Well guess what? You will not be able to find this, or any other "Diamond Die-Cut" card in any pack of 2011 Topps Baseball.
Let me repeat that. The Diamond Die-Cut inserts will not be in any pack of 2011 Topps Baseball.
The only way to get them is through the glorified video slot machine known as the Topps 60th Anniversary Diamond Card Giveaway website.
Yes, you'll have to redeem code cards in order to have a chance of getting a Diamond Die-Cut. And since there will be plenty of leftover "Cards Your Mother Threw Out, But Don't Really Want Back Anyway," chances are, you'll probably get five cards the caliber of an '87 Buddy Biancalana before the Transmogrifier grants you one of these.
But wait, it gets worse.
That's because the size of the Series One Diamond Die-Cut set is (and I'm not making this up) 150 cards.
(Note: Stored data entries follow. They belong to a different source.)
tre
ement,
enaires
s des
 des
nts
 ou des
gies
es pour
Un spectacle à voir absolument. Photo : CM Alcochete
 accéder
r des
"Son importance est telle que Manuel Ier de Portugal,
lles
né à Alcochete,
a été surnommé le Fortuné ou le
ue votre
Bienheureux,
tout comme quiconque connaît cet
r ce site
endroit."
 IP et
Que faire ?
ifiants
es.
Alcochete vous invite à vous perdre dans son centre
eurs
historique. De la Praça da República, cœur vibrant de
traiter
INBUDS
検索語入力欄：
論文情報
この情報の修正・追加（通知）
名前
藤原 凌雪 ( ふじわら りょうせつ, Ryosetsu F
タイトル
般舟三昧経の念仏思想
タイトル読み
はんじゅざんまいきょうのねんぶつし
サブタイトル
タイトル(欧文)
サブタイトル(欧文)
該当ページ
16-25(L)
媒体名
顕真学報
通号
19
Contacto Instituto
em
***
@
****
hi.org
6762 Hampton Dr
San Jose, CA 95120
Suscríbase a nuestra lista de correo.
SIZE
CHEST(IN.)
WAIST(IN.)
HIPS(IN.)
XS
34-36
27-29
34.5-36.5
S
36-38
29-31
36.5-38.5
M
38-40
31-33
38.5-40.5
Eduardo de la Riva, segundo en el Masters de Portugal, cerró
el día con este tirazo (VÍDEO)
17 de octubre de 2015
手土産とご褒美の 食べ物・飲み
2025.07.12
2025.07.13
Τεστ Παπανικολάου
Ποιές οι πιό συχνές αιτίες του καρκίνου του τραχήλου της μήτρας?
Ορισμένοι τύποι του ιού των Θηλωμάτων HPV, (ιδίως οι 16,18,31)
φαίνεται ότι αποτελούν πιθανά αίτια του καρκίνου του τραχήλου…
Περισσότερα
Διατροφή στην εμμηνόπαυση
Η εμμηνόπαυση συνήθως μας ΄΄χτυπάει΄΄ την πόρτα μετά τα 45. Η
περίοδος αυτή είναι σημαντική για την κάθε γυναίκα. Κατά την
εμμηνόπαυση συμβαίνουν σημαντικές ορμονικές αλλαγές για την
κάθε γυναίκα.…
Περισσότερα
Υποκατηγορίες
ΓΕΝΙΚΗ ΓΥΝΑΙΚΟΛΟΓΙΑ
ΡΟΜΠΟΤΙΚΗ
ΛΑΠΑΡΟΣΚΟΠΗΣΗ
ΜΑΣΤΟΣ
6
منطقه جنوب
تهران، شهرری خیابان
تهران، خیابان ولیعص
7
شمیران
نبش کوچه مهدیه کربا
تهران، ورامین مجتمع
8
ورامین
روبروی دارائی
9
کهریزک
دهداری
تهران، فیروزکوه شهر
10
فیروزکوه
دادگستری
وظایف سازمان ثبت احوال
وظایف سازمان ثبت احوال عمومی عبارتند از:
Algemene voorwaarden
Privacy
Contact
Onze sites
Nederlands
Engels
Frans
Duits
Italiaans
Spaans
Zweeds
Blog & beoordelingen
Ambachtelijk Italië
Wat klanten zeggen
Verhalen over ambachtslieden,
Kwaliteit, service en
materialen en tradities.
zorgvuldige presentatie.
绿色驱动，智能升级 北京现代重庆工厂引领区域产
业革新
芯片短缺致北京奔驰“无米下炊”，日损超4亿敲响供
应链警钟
One Hundred and Fifty Freaking Cards! Assuming that another 150 cards will be added for Series Two and TU&H, and you'll have to redeem twelvity-five thousand code cards and make elevity-seven bazillion trades in order to complete the full 450-card set. It's almost as if Topps just created an insert set that IS LITERALLY IMPOSSIBLE TO COLLECT, EVEN IF MONEY WERE NO OBJECT.
But let's suppose you've redeemed those twelvity-five thousand code cards and made elevity-seven bazillion trades and completed that 450 card set. You're probably going to want Topps to deliver that set to you, right? Assuming that the shipping & handling remain unchanged from this year's Million Card Giveaway, then ZANG!!! $240 in shipping charges!
Seriously, how could Topps fuck up something this potentially epic, this badly?
The rest of the product follows the same tiresome, phone-it-in, formula we've seen for the last few years. A way-too-small 330-card base set, the same numbered parallels, a autogamer in every Hobby box, et al. Even the inserts are pretty much the same as 2010.
Plug in "60 Years of Topps Reprints, Topps 60, Kimball Champions, and Diamond Duos" in place of "The Cards Your Mother Threw Out, Peak Performance, Turkey Red, and Legendary Lineage," and there really is no difference between the structure of the 2010 and 2011 Topps insert programs.
Speaking of Kimball Champions, I'm going to ask this again: What the hell are these doing in 2011 Topps? If you're going to make 2011 Topps a massive celebration of Topps Baseball, then make it a celebration of TOPPS BASEBALL! Besides, you got to start thinking ahead for 2012 Topps, right?
Yes, there will be (again), whether you like it or not, "Veteran Variations." Or, more accurately, there will be Veteran Variations whether Topps is even aware if you actually like them or not.
The fact that Topps devotes one line, in very small type, on the sell-sheet and doesn't even bother mentioning them at all on the checklist, says a lot about how ambivalent collectors have become to these gimmicks -- and I think Topps is beginning to notice. Topps could (and should) drop these cards the week before pack-out, and collectors wouldn't notice nor care.